● **What you will do**
In the entries, find all lines that hold the word "input" and copy them.

(Supplied entries begins)

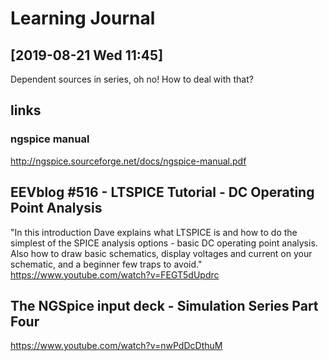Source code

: 
* Learning Journal
** [2019-08-21 Wed 11:45]
Dependent sources in series, oh no!  How to deal with that?




** links
*** ngspice manual
http://ngspice.sourceforge.net/docs/ngspice-manual.pdf

** EEVblog #516 - LTSPICE Tutorial - DC Operating Point Analysis
"In this introduction Dave explains what LTSPICE is and how to do the
simplest of the SPICE analysis options - basic DC operating point
analysis.  Also how to draw basic schematics, display voltages and
current on your schematic, and a beginner few traps to avoid."
https://www.youtube.com/watch?v=FEGT5dUpdrc

** The NGSpice input deck - Simulation Series Part Four
https://www.youtube.com/watch?v=nwPdDcDthuM

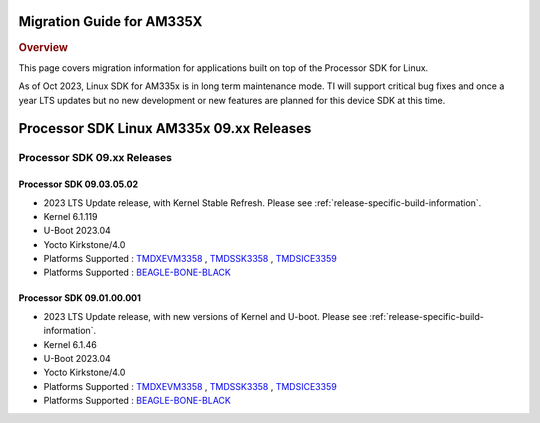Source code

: **************************
Migration Guide for AM335X
**************************

.. rubric:: Overview

This page covers migration information for applications built on top
of the Processor SDK for Linux.

As of Oct 2023, Linux SDK for AM335x is in long term maintenance mode. TI will support critical bug fixes and once a year LTS updates but no new development or new features are planned for this device SDK at this time.

*****************************************
Processor SDK Linux AM335x 09.xx Releases
*****************************************

Processor SDK 09.xx Releases
============================

Processor SDK 09.03.05.02
-------------------------
- 2023 LTS Update release, with Kernel Stable Refresh. Please see :ref:`release-specific-build-information`.
- Kernel 6.1.119
- U-Boot 2023.04
- Yocto Kirkstone/4.0
- Platforms Supported : `TMDXEVM3358 <https://www.ti.com/tool/TMDXEVM3358>`__ , `TMDSSK3358 <https://www.ti.com/tool/TMDSSK3358>`__ , `TMDSICE3359 <https://www.ti.com/tool/TMDSICE3359>`__
- Platforms Supported : `BEAGLE-BONE-BLACK <https://www.ti.com/tool/BEAGL-BONE-BLACK>`__

Processor SDK 09.01.00.001
--------------------------
- 2023 LTS Update release, with new versions of Kernel and U-boot. Please see :ref:`release-specific-build-information`.
- Kernel 6.1.46
- U-Boot 2023.04
- Yocto Kirkstone/4.0
- Platforms Supported : `TMDXEVM3358 <https://www.ti.com/tool/TMDXEVM3358>`__ , `TMDSSK3358 <https://www.ti.com/tool/TMDSSK3358>`__ , `TMDSICE3359 <https://www.ti.com/tool/TMDSICE3359>`__
- Platforms Supported : `BEAGLE-BONE-BLACK <https://www.ti.com/tool/BEAGL-BONE-BLACK>`__


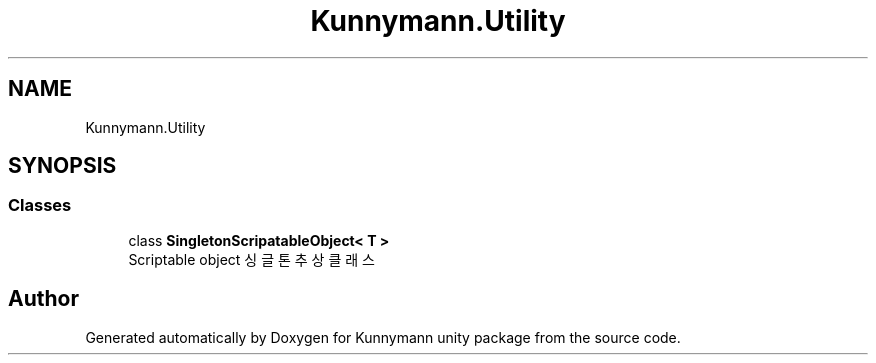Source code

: .TH "Kunnymann.Utility" 3 "Version 1.0" "Kunnymann unity package" \" -*- nroff -*-
.ad l
.nh
.SH NAME
Kunnymann.Utility
.SH SYNOPSIS
.br
.PP
.SS "Classes"

.in +1c
.ti -1c
.RI "class \fBSingletonScripatableObject< T >\fP"
.br
.RI "Scriptable object 싱글톤 추상 클래스 "
.in -1c
.SH "Author"
.PP 
Generated automatically by Doxygen for Kunnymann unity package from the source code\&.
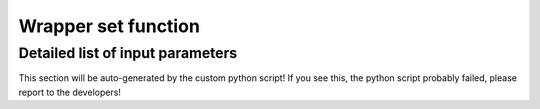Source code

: .. _wrapper-set:

Wrapper set function
====================

.. function:: set(input)

  Tell classy to use certain input parameters, described in the python dictionary ``input``.
  Can also be passed as explicit keywords

  :param input: Input parameters
  :type input: dict

Detailed list of input parameters
---------------------------------

This section will be auto-generated by the custom python script! If you see this, the python script probably failed, please report to the developers!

(Supplied entries ends)

● **Response box**
** The NGSpice input deck - Simulation Series Part Four
.. function:: set(input)
  Tell classy to use certain input parameters, described in the python dictionary ``input``.
  :param input: Input parameters
  :type input: dict
Detailed list of input parameters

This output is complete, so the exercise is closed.